Conaway Chronicle: Voting to Protect States from Obama Abortion RegulationTexas Story Project, The History of Penwell, Texas
__________________________________________


Thank you for reading The Conaway Chronicle, a review of my activities in Congress and the 11th District. 


Voting to Protect States from Obama Abortion Regulation

Thursday, I voted for H.J. Res 43, which passed the House of Representatives 230-188. This vote repealed a rule that was one of President Obama’s last ditch efforts to supersede state law and force taxpayer funded abortions. Individual states have always had the authority to set guidelines for qualifications and distribute Title X grants to health clinics providing family planning services to low income women. President Obama’s backwards rule was a strong-arm attempt to force states into funding abortion providers, such as Planned Parenthood, or risk losing all funding to the community health clinics who offer invaluable services to low income families. This rule was a lose-lose for life and for states’ rights, and I’m glad to see the House overwhelmingly vote to reverse this harmful Obama-era regulation.


Texas Story Project

Do you have a neat story about Texas? The Bullock Texas State History Museum is collecting stories of family, history, and life in Texas for their Texas Story Project. You can submit one story or many, and there are prompts to help get you started. The museum has already begun featuring some stories on an interactive map, and TX-11 constituents have already begun participating. You can submit your story and make your mark on Texas history at this link. 

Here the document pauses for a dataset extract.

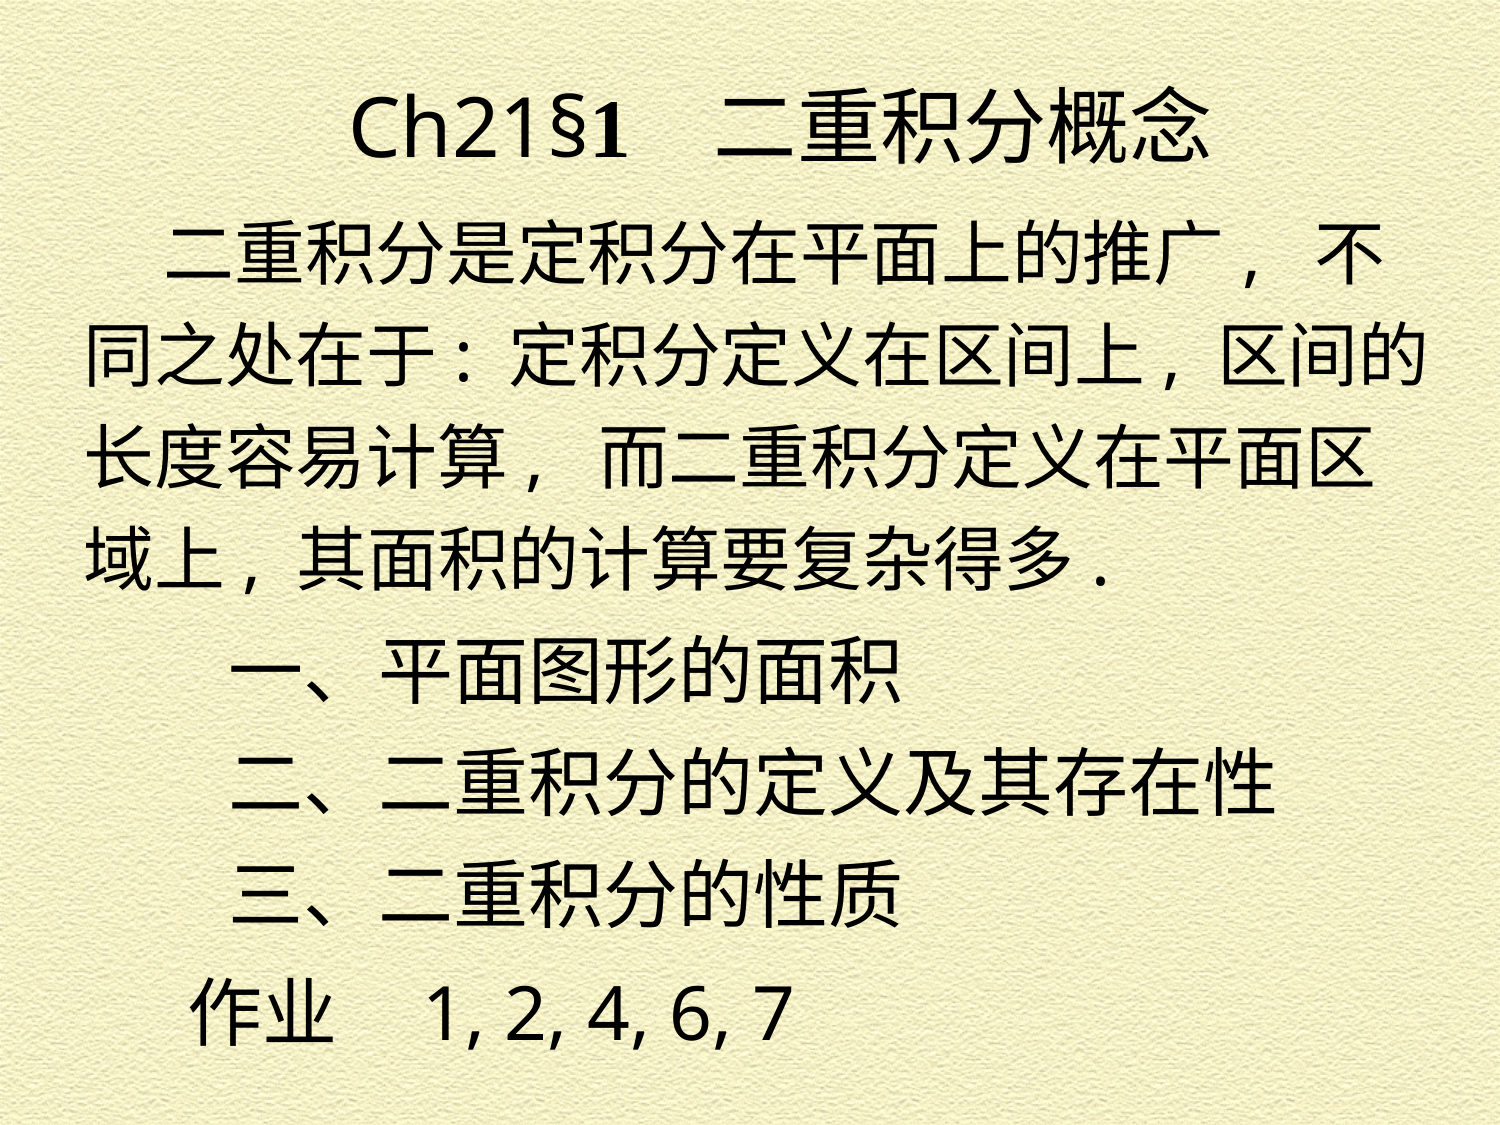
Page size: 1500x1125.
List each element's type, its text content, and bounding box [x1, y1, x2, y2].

The History of Penwell, Texas

Penwell, Texas was a typical West Texas oil town from the 1920s. It all started when J. H. Penn, a veteran West Texas Oil operator came in on the railway and drilled the discovery well of the Penwell-Jordan oilfield. On October 7, 1929, the area took off with the drilling of Penn’s well, the R. R. Penn Kloh-Rumsey No. 1. Because it was Penn’s oil well, the town became known as “Pennwell.”

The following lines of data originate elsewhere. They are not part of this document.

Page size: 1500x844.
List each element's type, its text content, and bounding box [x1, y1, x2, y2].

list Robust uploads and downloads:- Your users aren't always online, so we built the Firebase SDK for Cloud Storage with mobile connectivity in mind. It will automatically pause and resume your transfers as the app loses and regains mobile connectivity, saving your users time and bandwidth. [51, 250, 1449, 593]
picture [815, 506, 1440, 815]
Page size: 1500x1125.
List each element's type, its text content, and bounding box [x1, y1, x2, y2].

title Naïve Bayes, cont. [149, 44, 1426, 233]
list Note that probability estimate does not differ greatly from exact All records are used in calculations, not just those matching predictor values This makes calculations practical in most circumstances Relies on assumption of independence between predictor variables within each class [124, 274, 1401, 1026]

The prospects started the same as any West Texas town that begun during the oil boom. By 1931 the town had nearly 3,000 residents, despite the town being only 2-3 years old. Although population statistics were hard to calculate due to migrant workers, during the early 1930s the town had six lumberyards, several filling stations, multiple clothing stores, two hotels, a doctor's office, a drugstore, a barbershop, a pool hall, a coffee shop, a dance hall, and a paper, the Penwell News. However, like many oil towns when the work began to dwindle the population migrated to towns with more work. Today, the Joker Coffee Shop is one of the few things left standing.